Extract
The Extract feature is the core functionality of Stract Data, allowing you to extract structured data from HTML documents using advanced AI models. This feature eliminates the need for manual HTML parsing and fragile selectors, providing a reliable and scalable solution for data extraction.
Features
- Extract structured data from HTML documents
- Process and normalize the extracted data
- Scale your extraction needs automatically
- AI-powered understanding of content context and structure
API Endpoint
POST /extract
Extract structured data from an HTML document based on your specified output schema.
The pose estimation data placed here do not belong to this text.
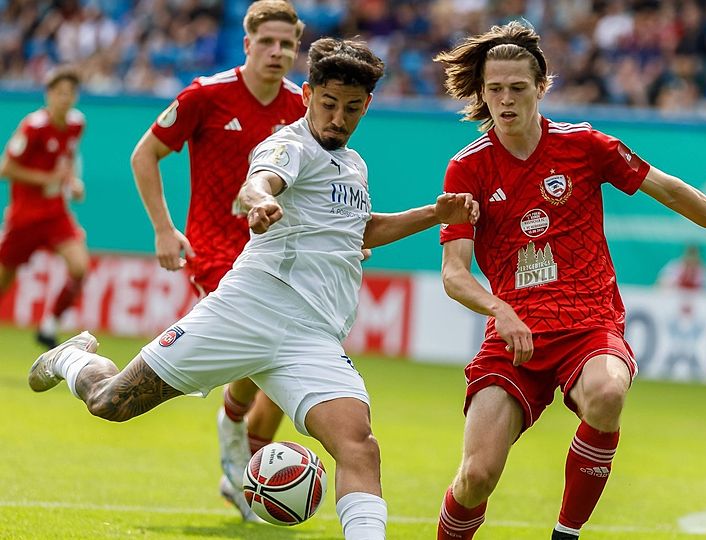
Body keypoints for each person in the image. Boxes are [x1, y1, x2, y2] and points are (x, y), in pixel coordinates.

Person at [29, 37, 479, 540]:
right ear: (307, 94)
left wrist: (434, 214)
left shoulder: (354, 165)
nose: (338, 118)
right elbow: (260, 180)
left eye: (352, 109)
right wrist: (260, 199)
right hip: (246, 312)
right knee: (111, 403)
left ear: (367, 106)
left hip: (314, 337)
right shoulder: (290, 144)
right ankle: (72, 358)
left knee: (359, 446)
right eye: (328, 104)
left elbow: (359, 229)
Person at [432, 21, 706, 540]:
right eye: (494, 90)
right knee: (475, 478)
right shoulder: (467, 169)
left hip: (588, 322)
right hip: (516, 335)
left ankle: (566, 533)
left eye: (517, 88)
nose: (505, 100)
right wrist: (500, 310)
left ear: (541, 87)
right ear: (481, 92)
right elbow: (454, 274)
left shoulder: (583, 145)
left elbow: (667, 189)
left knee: (606, 392)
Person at [128, 0, 305, 520]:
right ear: (247, 44)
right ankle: (235, 441)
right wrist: (164, 229)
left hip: (278, 254)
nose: (277, 52)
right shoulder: (207, 95)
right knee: (263, 354)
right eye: (267, 42)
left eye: (287, 44)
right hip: (216, 253)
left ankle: (247, 474)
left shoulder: (303, 107)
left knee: (282, 366)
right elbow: (144, 155)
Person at [0, 66, 88, 350]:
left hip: (54, 213)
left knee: (80, 266)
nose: (65, 98)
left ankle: (49, 326)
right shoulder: (34, 126)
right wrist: (47, 179)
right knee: (4, 280)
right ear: (49, 95)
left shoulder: (76, 124)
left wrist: (72, 182)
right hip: (25, 216)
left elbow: (68, 158)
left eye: (70, 93)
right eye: (59, 92)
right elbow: (6, 168)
Endpoint: https://api.stractdata.com/v1/extract
Headers:
Content-Type: multipart/form-data
api-key: API_KEY
Parameters:
file
: The HTML file to process (multipart/form-data)outputSchema
: JSON schema defining the structure of the output data
Example Request
Given the following JSON schema:
{
"type": "object",
"properties": {
"title": {
"type": "string"
},
"price": {
"type": "number"
},
"description": {
"type": "string"
},
"features": {
"type": "array",
"items": {
"type": "string"
}
}
},
"required": [
"title",
"price",
"description",
"features"
]
}
You can use the following request to extract the structured data from the HTML document called input.html
:
curl -X POST https://api.stractdata.com/v1/extract \
-H 'Content-Type: multipart/form-data' \
-H 'api-key: API_KEY' \
-F file=@/input.html \
-F 'outputSchema={"type":"object","properties":{"title":{"type":"string"},"price":{"type":"number"},"description":{"type":"string"},"features":{"type":"array","items":{"type":"string"}}},"required":["title","price","description","features"]}'
Then the response will be:
{
"result": {
"title": "Example Product",
"price": 99.99,
"description": "A great product description",
"features": ["Feature 1", "Feature 2", "Feature 3"]
},
"metadata": {
"tokens": {
"input": 150,
"output": 75,
"total": 225
},
"timeSpent": 1234
}
}
Billing and Usage Tracking
Stract Data tracks your usage based on tokens processed during extraction:
- Input Tokens: Number of tokens in the input HTML content
- Output Tokens: Number of tokens in the extracted structured data
- Total Tokens: Sum of input and output tokens
Only the output
tokens are charged.
Usage History
You can track your extraction history in the dashboard extract section, which includes:
- Date of extraction
- Number of tokens used
- Time spent processing
This information helps you monitor your usage and optimize your extraction processes.